EXCERPT PROVIDED
Recent Posts

Inversions, Trade Wars, and Uncertainty - What's not to like?

Quarterly Comments: Third Quarter 2019

Heard on Bloomberg radio this morning – “Looking forward, people do not like what they see.” Why is that? Well, we have a host of reasons to be cautious, but here are the top few:

First on that list has to be the fact that the yield curve, the difference in rates on the 2 year Treasury note when compared to the 10 year Treasury bond has inverted. In other words, the two year rate pushed higher than the ten year rate. This “inversion” has been a reliable predictor of most of the recessions since the 1970’s. The last time the yield curve inverted was in 2007. Today, the stock market is down 800 points. Ouch!

The Federal Reserve may not be able to stem the tide of “risk off” as money moves out of equities into safe havens such as bonds, pushing the 10 year rate even lower. The so called Powell Put, the idea that the Fed will lower rates and save us, may not be as impactful or as successful in shoring up the equity markets as in the past. There seems to be a global race to a monetary bottom of lower and lower rates. If the major currencies of the world move rates down somewhat together, the impact of lower rates is diminished.

EXERCISE DATA
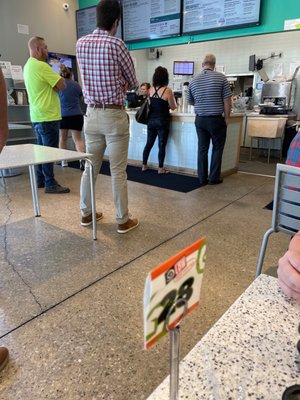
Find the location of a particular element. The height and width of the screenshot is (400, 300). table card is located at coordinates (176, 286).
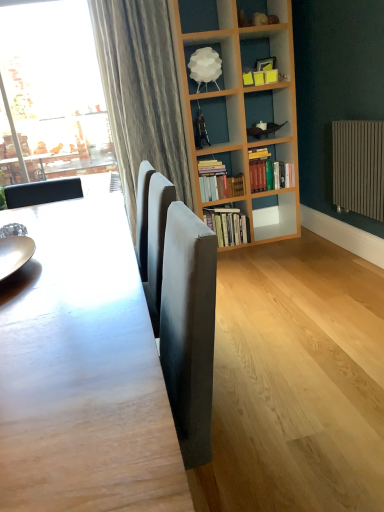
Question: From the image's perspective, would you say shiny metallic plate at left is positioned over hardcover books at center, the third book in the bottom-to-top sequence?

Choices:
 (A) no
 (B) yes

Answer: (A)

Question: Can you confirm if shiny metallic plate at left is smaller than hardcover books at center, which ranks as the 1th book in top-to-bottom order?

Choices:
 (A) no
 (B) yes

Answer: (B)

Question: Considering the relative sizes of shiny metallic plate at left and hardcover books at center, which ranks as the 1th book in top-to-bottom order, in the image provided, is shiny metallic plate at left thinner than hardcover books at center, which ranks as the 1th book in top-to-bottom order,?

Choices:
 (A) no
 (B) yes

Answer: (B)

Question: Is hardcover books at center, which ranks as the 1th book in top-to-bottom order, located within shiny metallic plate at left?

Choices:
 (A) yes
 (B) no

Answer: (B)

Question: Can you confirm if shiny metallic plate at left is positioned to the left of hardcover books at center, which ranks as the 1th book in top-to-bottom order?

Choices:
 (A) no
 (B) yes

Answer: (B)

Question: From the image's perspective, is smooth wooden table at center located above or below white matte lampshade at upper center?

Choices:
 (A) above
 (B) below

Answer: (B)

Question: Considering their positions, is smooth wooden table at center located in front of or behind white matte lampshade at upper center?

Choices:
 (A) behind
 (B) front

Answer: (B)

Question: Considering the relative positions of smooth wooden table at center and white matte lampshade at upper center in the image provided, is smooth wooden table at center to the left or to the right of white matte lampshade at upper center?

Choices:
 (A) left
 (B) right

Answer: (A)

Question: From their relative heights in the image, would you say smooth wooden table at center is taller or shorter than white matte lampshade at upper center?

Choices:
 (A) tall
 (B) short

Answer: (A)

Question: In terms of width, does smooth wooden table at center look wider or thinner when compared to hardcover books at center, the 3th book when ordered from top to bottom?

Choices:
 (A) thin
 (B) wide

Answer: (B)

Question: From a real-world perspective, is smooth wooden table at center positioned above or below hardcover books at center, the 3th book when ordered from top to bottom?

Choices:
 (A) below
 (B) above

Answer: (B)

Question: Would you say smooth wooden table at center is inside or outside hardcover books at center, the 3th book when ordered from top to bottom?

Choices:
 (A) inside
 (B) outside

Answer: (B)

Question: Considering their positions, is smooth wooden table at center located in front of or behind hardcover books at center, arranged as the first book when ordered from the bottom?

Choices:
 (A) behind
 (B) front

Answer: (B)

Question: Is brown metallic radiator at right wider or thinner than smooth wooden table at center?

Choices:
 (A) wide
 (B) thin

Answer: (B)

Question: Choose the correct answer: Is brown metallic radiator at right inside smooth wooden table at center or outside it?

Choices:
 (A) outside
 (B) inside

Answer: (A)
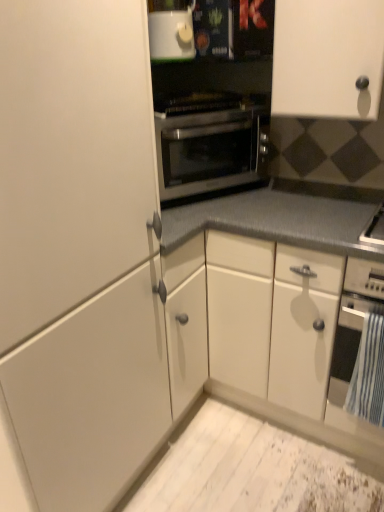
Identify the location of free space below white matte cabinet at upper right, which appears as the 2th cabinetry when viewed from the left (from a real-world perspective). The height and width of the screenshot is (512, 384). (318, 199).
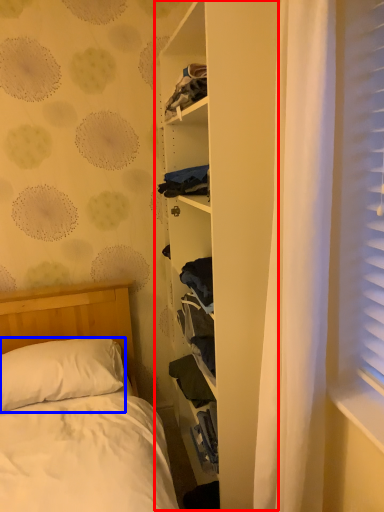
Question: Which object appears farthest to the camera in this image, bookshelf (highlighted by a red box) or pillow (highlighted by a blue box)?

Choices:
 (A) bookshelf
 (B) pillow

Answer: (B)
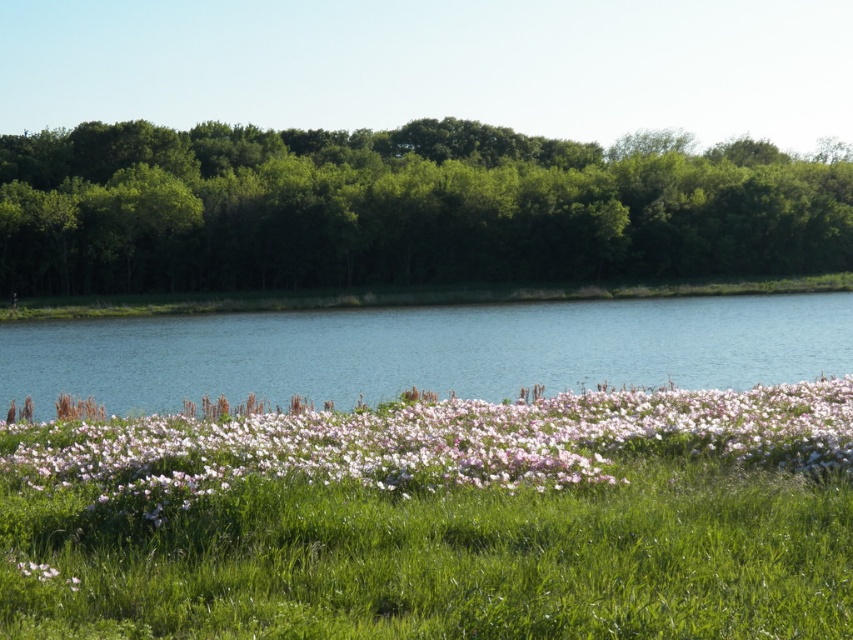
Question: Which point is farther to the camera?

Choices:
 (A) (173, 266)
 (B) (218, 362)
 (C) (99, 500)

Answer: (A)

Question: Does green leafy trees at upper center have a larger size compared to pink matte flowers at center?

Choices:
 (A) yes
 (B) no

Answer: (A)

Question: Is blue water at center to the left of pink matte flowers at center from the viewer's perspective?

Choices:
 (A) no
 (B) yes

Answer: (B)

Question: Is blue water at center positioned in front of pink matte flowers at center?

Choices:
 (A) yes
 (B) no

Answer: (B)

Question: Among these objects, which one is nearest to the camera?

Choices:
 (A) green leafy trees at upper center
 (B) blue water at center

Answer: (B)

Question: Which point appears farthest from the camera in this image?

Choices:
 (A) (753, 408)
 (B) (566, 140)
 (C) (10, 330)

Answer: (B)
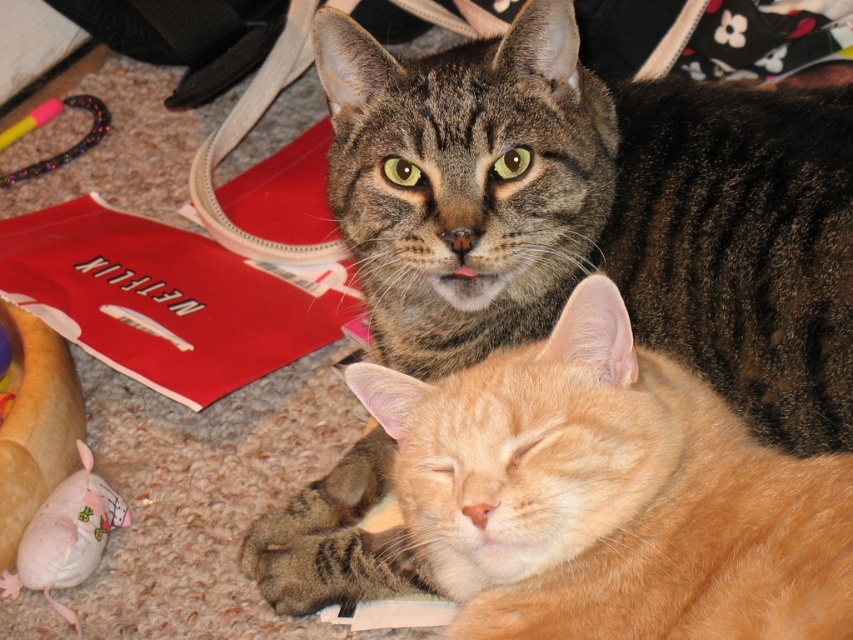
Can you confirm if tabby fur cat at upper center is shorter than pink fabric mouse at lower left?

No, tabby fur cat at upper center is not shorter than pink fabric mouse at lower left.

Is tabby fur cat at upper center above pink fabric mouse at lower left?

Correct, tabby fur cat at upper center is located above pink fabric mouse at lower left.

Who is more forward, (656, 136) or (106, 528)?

WHAT TO WORK ON
- A) Do these statements agree with the quarterly comments above? Answer yes or no for each, and quote the deciding words of the text. (i) Before this inversion, the yield curve last inverted in 2007. (ii) On the day of writing, the stock market rose 800 points. (iii) The Powell Put is the idea that the Fed will raise rates.
- B) According to the quarterly comments, since when has the yield curve inversion been a reliable predictor of most recessions?
- C) Set down the passage of the quarterly comments starting at "Inversions, Trade Wars, and" and ending at "800 points. Ouch!".

ANSWERS FOR THE TASKS
- A)
(i) Yes: "The last time the yield curve inverted was in 2007."
(ii) No: "Today, the stock market is down 800 points."
(iii) No: "the idea that the Fed will lower rates and save us"

- B) Since the 1970's.

- C)
Inversions, Trade Wars, and Uncertainty - What's not to like?

Quarterly Comments: Third Quarter 2019

Heard on Bloomberg radio this morning – “Looking forward, people do not like what they see.” Why is that? Well, we have a host of reasons to be cautious, but here are the top few:

First on that list has to be the fact that the yield curve, the difference in rates on the 2 year Treasury note when compared to the 10 year Treasury bond has inverted. In other words, the two year rate pushed higher than the ten year rate. This “inversion” has been a reliable predictor of most of the recessions since the 1970’s. The last time the yield curve inverted was in 2007. Today, the stock market is down 800 points. Ouch!